Several people have asked me how I got this picture of a wild wolf howling in the arctic. I have shared the recipe below for anybody who is interested.
(Note: this story was published in Canoe Roots magazine).
Recipe for a wolf photograph
Preparation time: 4 months
Preheat: until ice melts in Nunavut.
Bake: 7 weeks on the tundra
Serves: 1 (forever)
Though not complicated, this recipe is time consuming, requires risk and contains ingredients you likely do not have at home. But do not be discouraged – the results are fulfilling.
Prepare to lose job – set aside
Ring hands nervously for 3 weeks
Once raw, ask boss for 2.5 months off work
Once complete, combine:
Late nights and approximately 100 lbs of food dehydration.
Beat in sufficient hours of route, logistics and equipment planning (this will take longer than you think – plan accordingly).
1 ounce anxiety.
One large cheque to cover costs.
Add a river of clean, unfiltered cold water (stirring continuously with wooden paddle).
Stuff 16 foot canoe (preferably red) with all dried ingredients, camera gear and camping equipment
2 helpings solitude
1.3 million square km wilderness
1 healthy dollop humility
1 Tbsp laughter (Jovial brand is preferable to Maniacal)
Sprinkle with birdsong and keep warm
In a large pot:
Whisk 1 large serving of bug bites until thick (include scabs)

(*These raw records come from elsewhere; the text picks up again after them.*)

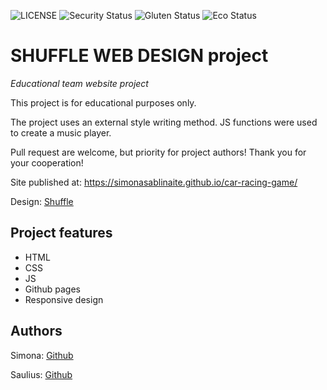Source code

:![LICENSE](https://img.shields.io/badge/license-MIT-blue.svg?style=flat-square)
![Security Status](https://img.shields.io/security-headers?label=Security&url=https%3A%2F%2Fgithub.com&style=flat-square)
![Gluten Status](https://img.shields.io/badge/Gluten-Free-green.svg)
![Eco Status](https://img.shields.io/badge/ECO-Friendly-green.svg)

# SHUFFLE WEB DESIGN project

_Educational team website project_

This project is for educational purposes only.

The project uses an external style writing method. JS functions were used to create a music player.

Pull request are welcome, but priority for project authors! Thank you for your cooperation!

Site published at: https://simonasablinaite.github.io/car-racing-game/

Design: [Shuffle](https://shuffle.qodeinteractive.com/aap/)

## Project features

- HTML
- CSS
- JS
- Github pages
- Responsive design

## Authors

Simona: [Github](https://github.com/simonasablinaite)

Saulius: [Github](https://github.com/sauliusss)
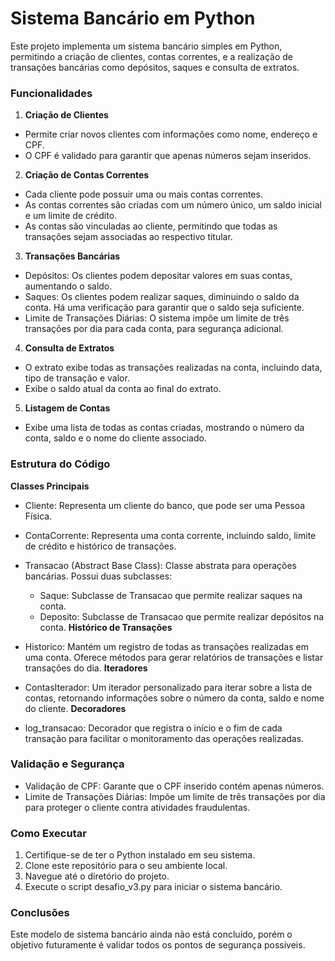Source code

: # Sistema Bancário em Python
Este projeto implementa um sistema bancário simples em Python, permitindo a criação de clientes, contas correntes, e a realização de transações bancárias como depósitos, saques e consulta de extratos.

### Funcionalidades

1. **Criação de Clientes**

* Permite criar novos clientes com informações como nome, endereço e CPF.
* O CPF é validado para garantir que apenas números sejam inseridos.
2. **Criação de Contas Correntes**

* Cada cliente pode possuir uma ou mais contas correntes.
* As contas correntes são criadas com um número único, um saldo inicial e um limite de crédito.
* As contas são vinculadas ao cliente, permitindo que todas as transações sejam associadas ao respectivo titular.
3. **Transações Bancárias**

* Depósitos: Os clientes podem depositar valores em suas contas, aumentando o saldo.
* Saques: Os clientes podem realizar saques, diminuindo o saldo da conta. Há uma verificação para garantir que o saldo seja suficiente.
* Limite de Transações Diárias: O sistema impõe um limite de três transações por dia para cada conta, para segurança adicional.
4. **Consulta de Extratos**

* O extrato exibe todas as transações realizadas na conta, incluindo data, tipo de transação e valor.
* Exibe o saldo atual da conta ao final do extrato.
5. **Listagem de Contas**

* Exibe uma lista de todas as contas criadas, mostrando o número da conta, saldo e o nome do cliente associado.

### Estrutura do Código
**Classes Principais**

* Cliente: Representa um cliente do banco, que pode ser uma Pessoa Física.
* ContaCorrente: Representa uma conta corrente, incluindo saldo, limite de crédito e histórico de transações.
* Transacao (Abstract Base Class): Classe abstrata para operações bancárias. Possui duas subclasses:
    * Saque: Subclasse de Transacao que permite realizar saques na conta.
    * Deposito: Subclasse de Transacao que permite realizar depósitos na conta.
**Histórico de Transações**

* Historico: Mantém um registro de todas as transações realizadas em uma conta. Oferece métodos para gerar relatórios de transações e listar transações do dia.
**Iteradores**

* ContasIterador: Um iterador personalizado para iterar sobre a lista de contas, retornando informações sobre o número da conta, saldo e nome do cliente.
**Decoradores**

* log_transacao: Decorador que registra o início e o fim de cada transação para facilitar o monitoramento das operações realizadas.
### Validação e Segurança

* Validação de CPF: Garante que o CPF inserido contém apenas números.
* Limite de Transações Diárias: Impõe um limite de três transações por dia para proteger o cliente contra atividades fraudulentas.
### Como Executar

1. Certifique-se de ter o Python instalado em seu sistema.
2. Clone este repositório para o seu ambiente local.
3. Navegue até o diretório do projeto.
4. Execute o script desafio_v3.py para iniciar o sistema bancário.

### Conclusões
Este modelo de sistema bancário ainda não está concluído, porém o objetivo futuramente é validar todos os pontos de segurança possíveis.
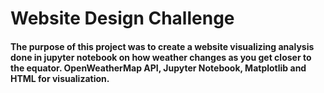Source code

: # Website Design Challenge

#### The purpose of this project was to create a website visualizing analysis done in jupyter notebook on how weather changes as you get closer to the equator. OpenWeatherMap API, Jupyter Notebook, Matplotlib and HTML for visualization.
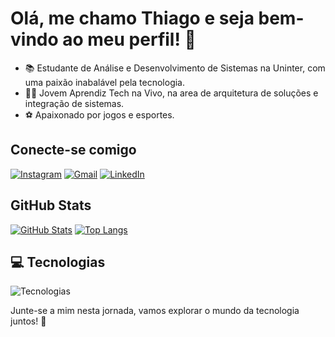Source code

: # Olá, me chamo Thiago e seja bem-vindo ao meu perfil! 👋

- 📚 Estudante de Análise e Desenvolvimento de Sistemas na Uninter, com uma paixão inabalável pela tecnologia.
- 👨‍💻 Jovem Aprendiz Tech na Vivo, na area de arquitetura de soluções e integração de sistemas.
- ⚽ Apaixonado por jogos e esportes.


## Conecte-se comigo

[![Instagram](https://img.shields.io/badge/-Instagram-%23E4405F?style=for-the-badge&logo=instagram&logoColor=white)](seu-link-do-instagram-aqui)
[![Gmail](https://img.shields.io/badge/-Gmail-%23333?style=for-the-badge&logo=gmail&logoColor=white)](email:th0608thiago@gmail.com)
[![LinkedIn](https://img.shields.io/badge/-LinkedIn-%230077B5?style=for-the-badge&logo=linkedin&logoColor=white)](https://www.linkedin.com/in/thiago-henrique-3aa5aa257/)

## GitHub Stats

[![GitHub Stats](https://readme-tx.vercel.app/api?username=Thigas0608&show_icons=true&theme=dark&include_all_commits=true&count_private=true)](https://github.com/Thigas0608)
[![Top Langs](https://readme-tx.vercel.app/api/top-langs/?username=Thigas0608&layout=compact&langs_count=7&theme=dark)](https://github.com/Thigas0608)

## 💻 Tecnologias

![Tecnologias](https://skills.thijs.gg/icons?i=java,javascript,typescript,python,css,html,react,c)

Junte-se a mim nesta jornada, vamos explorar o mundo da tecnologia juntos! 🌟


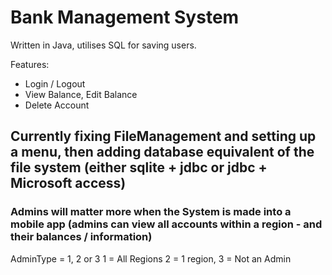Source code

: # Bank Management System

Written in Java, utilises SQL for saving users.

Features:

- Login / Logout
- View Balance, Edit Balance
- Delete Account

## Currently fixing FileManagement and setting up a menu, then adding database equivalent of the file system (either sqlite + jdbc or jdbc + Microsoft access)

### Admins will matter more when the System is made into a mobile app (admins can view all accounts within a region - and their balances / information)

AdminType = 1, 2 or 3
1 = All Regions
2 = 1 region,
3 = Not an Admin
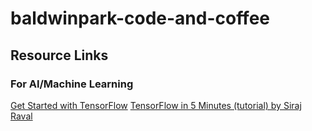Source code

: # baldwinpark-code-and-coffee

## Resource Links

### For AI/Machine Learning
[Get Started with TensorFlow](https://www.tensorflow.org/tutorials/)
[TensorFlow in 5 Minutes (tutorial) by Siraj Raval](https://www.youtube.com/watch?v=2FmcHiLCwTU&vl=en)
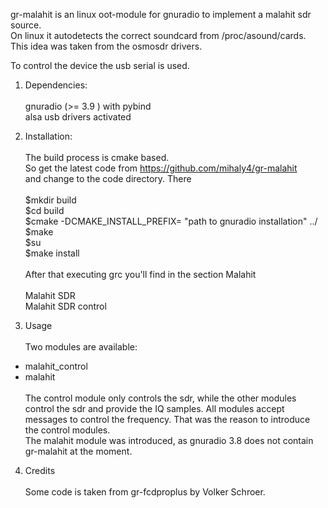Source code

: gr-malahit is an linux oot-module for gnuradio to implement a malahit sdr source.  
On linux it autodetects the correct soundcard from /proc/asound/cards.  
This idea was taken from the osmosdr drivers.

To control the device the usb serial is used.


1.   Dependencies:  
    &nbsp;   
gnuradio (>= 3.9 ) with pybind  
alsa usb drivers activated  

2.   Installation:  
    &nbsp;  
The build process is cmake based.  
So get the latest code from https://github.com/mihaly4/gr-malahit  
and change to the code directory. There   
&nbsp;  
$mkdir build  
$cd build  
$cmake -DCMAKE_INSTALL_PREFIX= "path to gnuradio installation" ../  
$make  
$su  
$make install  
&nbsp;      
After that executing grc  you'll find in the section Malahit   
&nbsp;  
Malahit SDR  
Malahit SDR control  

3.    Usage  
    &nbsp;  
Two modules are available:  
   - malahit_control  
   - malahit  
&nbsp;  
    The control module only controls the sdr, while the other modules control the sdr and provide the IQ samples.
All modules accept messages to control the frequency. That was the reason to introduce the control modules.
&nbsp;  
    The malahit module was introduced, as gnuradio 3.8 does not contain gr-malahit at the moment.  


4.    Credits  
    &nbsp;  
Some code is taken from gr-fcdproplus by Volker Schroer.  
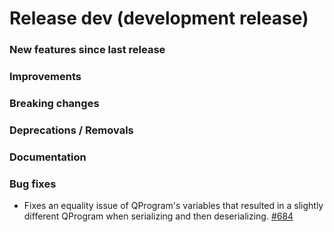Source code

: # Release dev (development release)

### New features since last release

### Improvements

### Breaking changes

### Deprecations / Removals

### Documentation

### Bug fixes

- Fixes an equality issue of QProgram's variables that resulted in a slightly different QProgram when serializing and then deserializing.
  [#684](https://github.com/qilimanjaro-tech/qililab/pull/684)
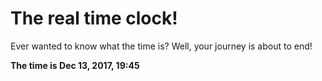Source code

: # The real time clock!

Ever wanted to know what the time is? Well, your journey is about to end!

**The time is Dec 13, 2017, 19:45**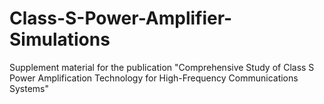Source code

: # Class-S-Power-Amplifier-Simulations
Supplement material for the publication "Comprehensive Study of Class S Power Amplification Technology for High-Frequency Communications Systems"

Add one canoeist, mix thoroughly and combine with mixture above
15 meals bannock
6 days upstream travel
8 days portaging (or until feet tender)
2 scoops rapids
1 tsp grated nerves
A dash of fear
Juice from one blister
1 extra helping freedom
2 doses exhilaration
Slather with sun screen and liberal amounts of bug dope. Place in equal parts sun, wind and rain (snow is not a reasonable substitute). Garnish with 1 canoeist rolled in a meadow of tundra flowers.
Let set in the arctic for 7 weeks and voila!
Note: Applies equally well for photographs of barren-ground grizzlies, caribou, muskoxen etc, but results may vary.